Lançamento dos resultados

O evento de lançamento dos resultados da Nascer no Brasil 2 contou com a presença do diretor da ENSP, Marco Menezes, da coordenadora da pesquisa, Maria do Carmo Leal, do secretário municipal de saúde do Rio de Janeiro, Daniel Soranz, do coordenador da Área Técnica Saúde das Mulheres da Secretaria Estadual de Saúde do Rio de Janeiro, Antônio Rodrigues, e da assessora do Departamento de Gestão do Cuidado Integral/SAPS do Ministério da Saúde, Mariana Seabra, representando a Secretaria de Atenção Primária do Ministério da Saúde.

Também estiveram presentes a representante da Secretaria Municipal de Saúde de Niterói, Barbara Macedo; o representante do Departamento de Pediatria da Universidade Federal do Rio de Janeiro (UFRJ), Marcus de Carvalho; a representante da Direção do Complexo Hospitalar Municipal Souza Aguiar; Roberta Viana, além de Debora Rodrigues, que representou a deputada estadual Renata Souza.

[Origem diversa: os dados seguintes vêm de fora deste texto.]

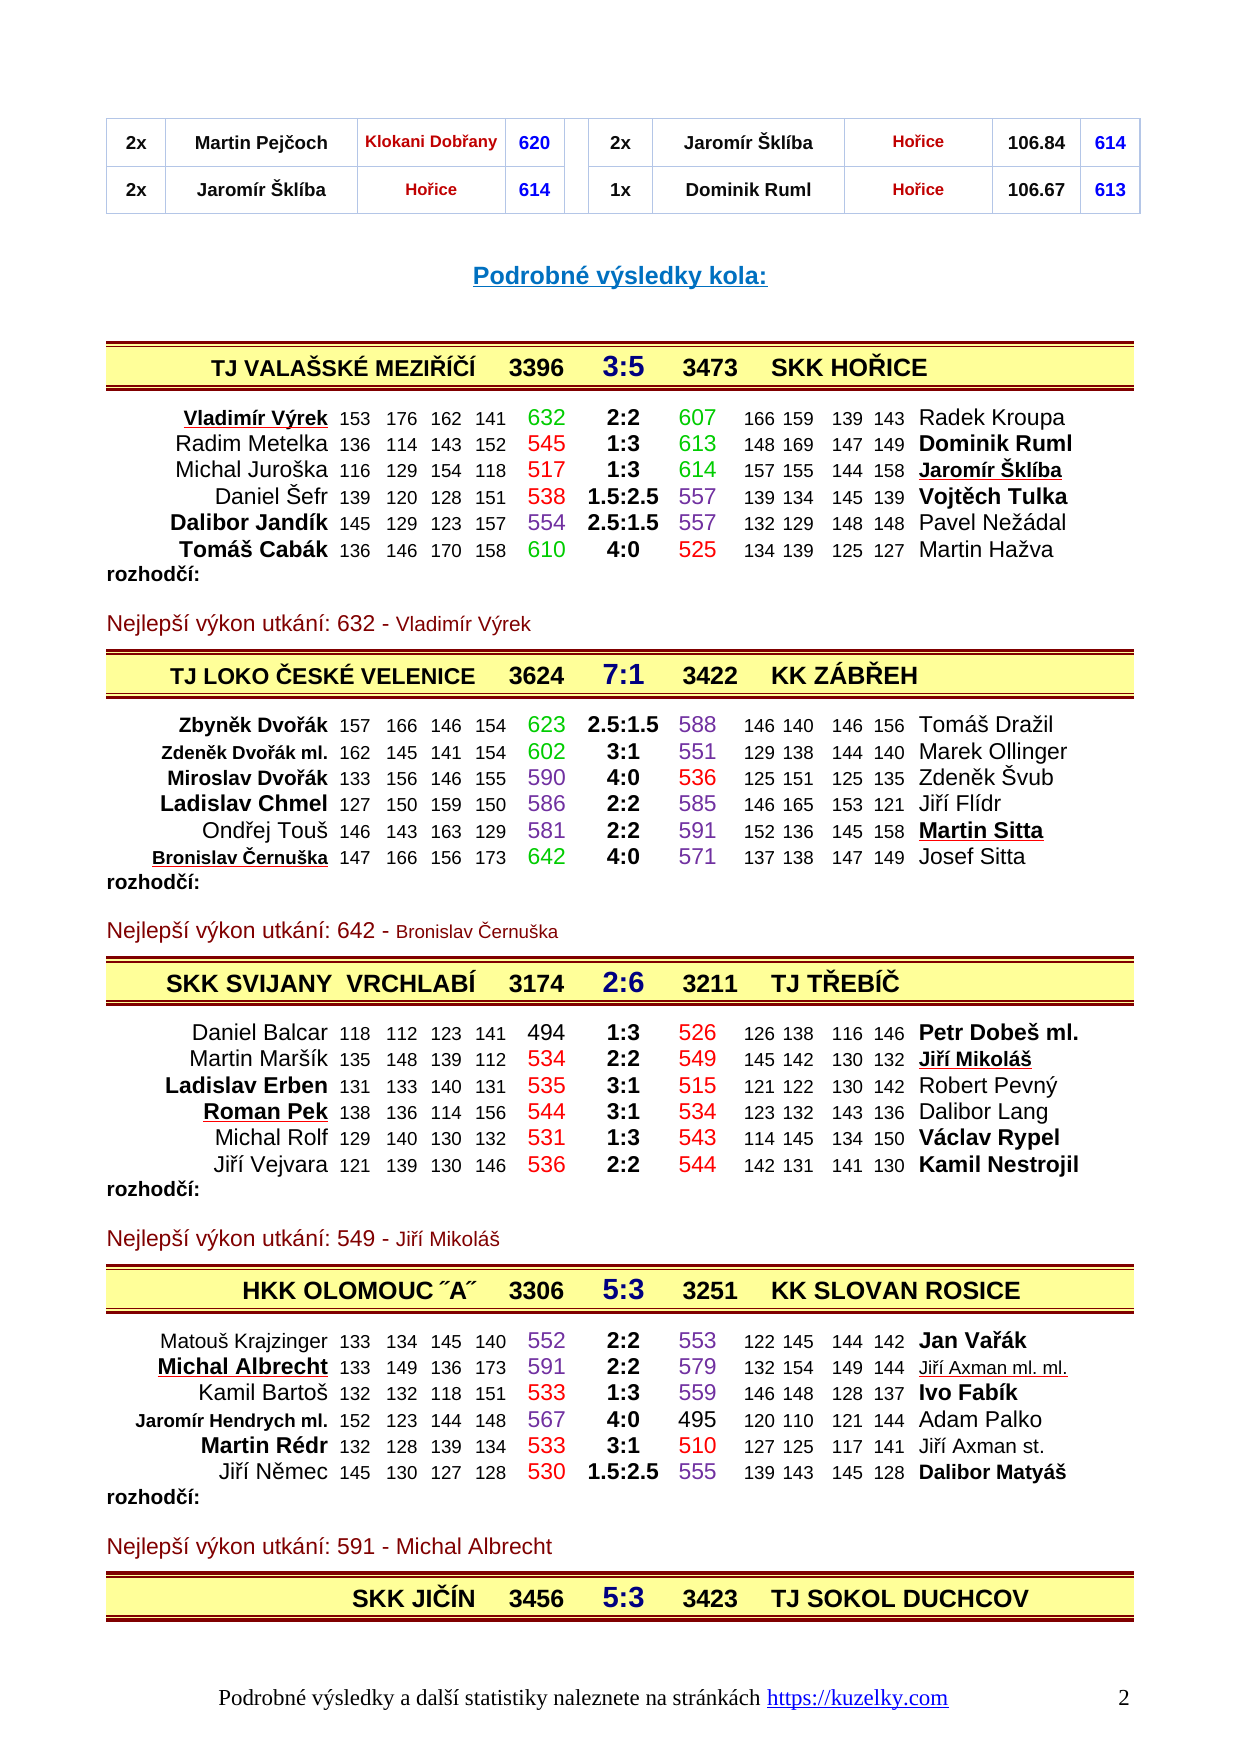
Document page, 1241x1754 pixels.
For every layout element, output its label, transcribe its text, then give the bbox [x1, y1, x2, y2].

Participaram, ainda, a presidente da Rede pela Humanização do Parto e Nascimento (Rehuna), Daphne Rattner; a presidenta da Associação de Doulas do Estado do Rio de Janeiro, Gabriela Santoro; além das diretoras Vivian Folly, do Hospital da Mulher Mariska Ribeiro no Rio de Janeiro, e Simone dos Santos, da Casa de Parto David Capistrano Filho. 

A programação da cerimônia incluiu a exibição do teaser da série documental 'Entre contrações e esperanças: Nascer no Brasil 2 – até onde avançamos?' e a exposição 'Nascer no Brasil é reforçar a soberania: retratos desde o Rio de Janeiro'.